Hybrid propulsion system for unmanned aerial systems is unveiled by EADS Innovation Works

13 September 2012

EADS Innovation Works’ presence at the 2012 ILA Berlin Air Show includes a hybrid power system concept for the TANAN™ tactical unmanned aerial system (UAS) of EADS’ Cassidian division.

This hybrid approach combines a rotary combustion engine operating on heavy fuel (diesel or kerosene) with electric propulsion, enabling improvements in the UAS’ operational and mission capabilities.

EADS Innovation Works’ concept consists of the following main elements: the heavy-fuel-powered Wankel SuperTec rotary engine with a shaft-coupled electric generator; electric motor drives for the main and tail rotors; a power train control unit for electric power management; and a battery that provides energy for both the aircraft’s electric propulsion system and its on-board systems.



The components of EADS Innovation Works’ hybrid power system concept are shown full-scale in a schematic representation of the TANAN tactical unmanned aerial system, which is part of EADS’ pavilion at the ILA Berlin Air Show.

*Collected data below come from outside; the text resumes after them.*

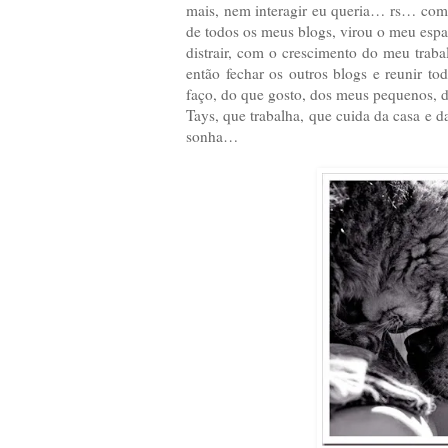
mais, nem interagir eu queria… rs… com o
de todos os meus blogs, virou o meu espaç
distrair, com o crescimento do meu trab
então fechar os outros blogs e reunir t
faço, do que gosto, dos meus pequenos, d
Tays, que trabalha, que cuida da casa e da
sonha…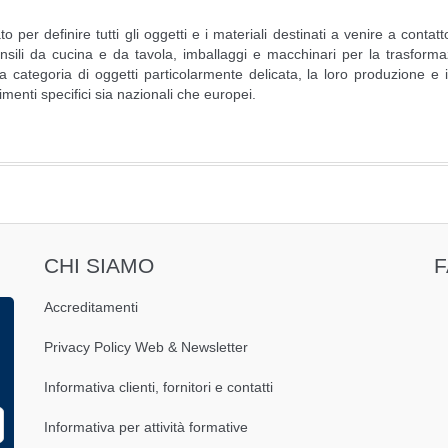
o per definire tutti gli oggetti e i materiali destinati a venire a contat
ensili da cucina e da tavola, imballaggi e macchinari per la trasform
na categoria di oggetti particolarmente delicata, la loro produzione e i
imenti specifici sia nazionali che europei.
CHI SIAMO
Accreditamenti
Privacy Policy Web & Newsletter
Informativa clienti, fornitori e contatti
Informativa per attività formative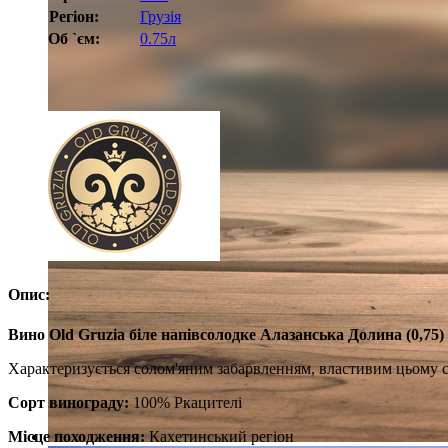
Регіон:
Грузія
Об `єм:
0.75л
Опис:
Вино Old Gruzia біле напівсолодке Алазанська Долина (0,75)
Характеризується солом'яним забарвленням, властивим цьому 
Сорт винограду:
100% Ркацителі
Місце походження:
Кахетинський регіон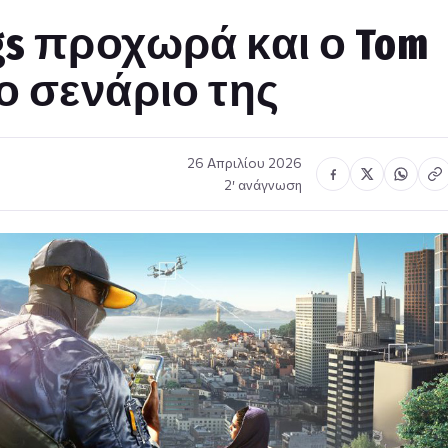
ogs προχωρά και ο Tom
το σενάριο της
26 Απριλίου 2026
2′ ανάγνωση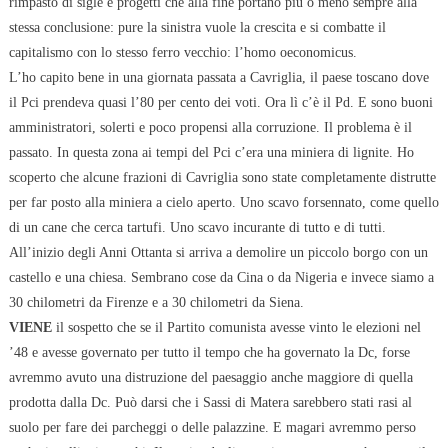
rimpasto di sigle e progetti che alla fine portano più o meno sempre alla
stessa conclusione: pure la sinistra vuole la crescita e si combatte il
capitalismo con lo stesso ferro vecchio: l’homo oeconomicus.
L’ho capito bene in una giornata passata a Cavriglia, il paese toscano dove
il Pci prendeva quasi l’80 per cento dei voti. Ora lì c’è il Pd. E sono buoni
amministratori, solerti e poco propensi alla corruzione. Il problema è il
passato. In questa zona ai tempi del Pci c’era una miniera di lignite. Ho
scoperto che alcune frazioni di Cavriglia sono state completamente distrutte
per far posto alla miniera a cielo aperto. Uno scavo forsennato, come quello
di un cane che cerca tartufi. Uno scavo incurante di tutto e di tutti.
All’inizio degli Anni Ottanta si arriva a demolire un piccolo borgo con un
castello e una chiesa. Sembrano cose da Cina o da Nigeria e invece siamo a
30 chilometri da Firenze e a 30 chilometri da Siena.
VIENE
il sospetto che se il Partito comunista avesse vinto le elezioni nel
’48 e avesse governato per tutto il tempo che ha governato la Dc, forse
avremmo avuto una distruzione del paesaggio anche maggiore di quella
prodotta dalla Dc. Può darsi che i Sassi di Matera sarebbero stati rasi al
suolo per fare dei parcheggi o delle palazzine. E magari avremmo perso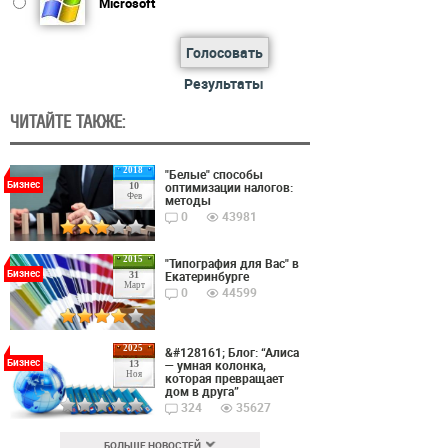
Microsoft
Голосовать
Результаты
ЧИТАЙТЕ ТАКЖЕ:
2018
"Белые" способы
Бизнес
оптимизации налогов:
10
Фев
методы
0
43981
2015
"Типография для Вас" в
Бизнес
Екатеринбурге
31
Март
0
44599
2025
&#128161; Блог: “Алиса
Бизнес
— умная колонка,
13
Ноя
которая превращает
дом в друга”
324
35627
БОЛЬШЕ НОВОСТЕЙ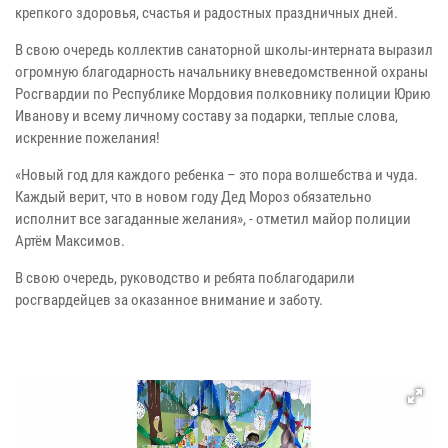
крепкого здоровья, счастья и радостных праздничных дней.
В свою очередь коллектив санаторной школы-интерната выразил
огромную благодарность начальнику вневедомственной охраны
Росгвардии по Республике Мордовия полковнику полиции Юрию
Иванову и всему личному составу за подарки, теплые слова,
искренние пожелания!
«Новый год для каждого ребенка – это пора волшебства и чуда.
Каждый верит, что в новом году Дед Мороз обязательно
исполнит все загаданные желания», - отметил майор полиции
Артём Максимов.
В свою очередь, руководство и ребята поблагодарили
росгвардейцев за оказанное внимание и заботу.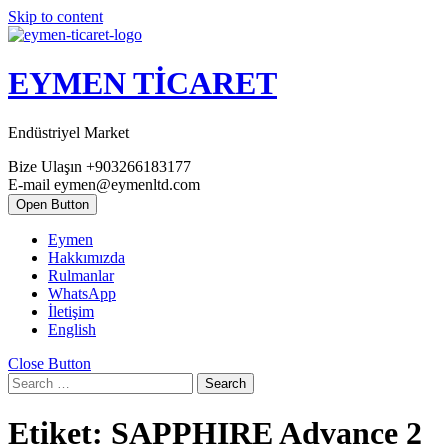
Skip to content
EYMEN TİCARET
Endüstriyel Market
Bize Ulaşın
+903266183177
E-mail
eymen@eymenltd.com
Open Button
Eymen
Hakkımızda
Rulmanlar
WhatsApp
İletişim
English
Close Button
Search
Etiket:
SAPPHIRE Advance 2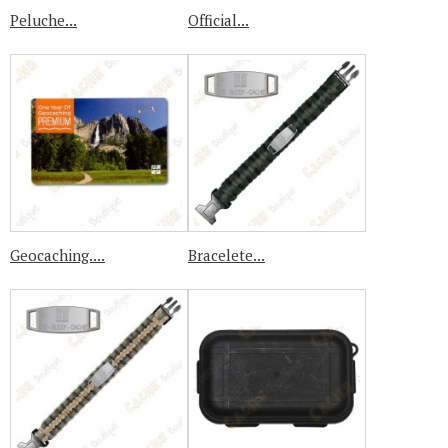
Peluche...
Official...
Geocaching....
Bracelete...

Advantages of the hybrid system will be either longer range and endurance, or an increased payload capability due to improved propulsive efficiency when compared to a diesel piston engine with its mechanical rotor drives. Another benefit comes with the hybrid configuration’s reduced system complexity and increased operational reliability, achieved through the elimination of the gearbox and driveshaft utilized on current-generation UAS rotorcraft.

An important operational bonus is the capability to shut down TANAN’s combustion engine while the UAS flies on battery power only, according to Juergen Steinwandel, EADS Innovation Works’ Senior Expert, Technical Physics. This is beneficial to TANAN’s survivability in critical operational flight phases, as it drastically reduces the UAS’ infrared and noise signatures.

The TANAN concept study detailed at the ILA Berlin Air Show is part of EADS Innovation Works’ on-going hybrid and electrical propulsion system research. This activity also has involved the hybrid concept study for a full-scale passenger helicopter (which was unveiled at the 2010 ILA Berlin Airshow), the successful development of a Cri-Cri ultralight modified as the world’s first four-engine all-electric aerobatic aircraft (in flight validation since 2010), on-going demonstration flights of the German-developed eGenius hybrid electric motor glider – for which EADS Innovation Works developed the battery system; and flight testing of a short-range mini-unmanned aerial vehicle from the EADS Cassidian division, in which EADS Innovation Works integrated an advanced fuel cell.

Prior to the current hybrid concept work for TANAN, EADS Innovation Works designed and carried out the integration of a piston diesel engine into the TANAN airframe, replacing the UAS’ original gasoline-fuelled two-stroke engine. As a result, Cassidian’s TANAN 300 version became the first diesel-powered rotorcraft unmanned aerial vehicle, capable of completing eight-hour missions over a 180 km. range with a 50 kg. payload.

The use of an engine operating on heavy fuel such as diesel is required for an aircraft’s deployment on ships, as gasoline fuel is strictly prohibited in this environment. Diesel engines also are beneficial for land-based operations, where heavy fuel is widely available through the supply chains of the military forces.

Cassidian is offering the TANAN 300 for airborne observation in a large variety of maritime and land missions, equipped with electro-optical and infra-red high-definition sensors.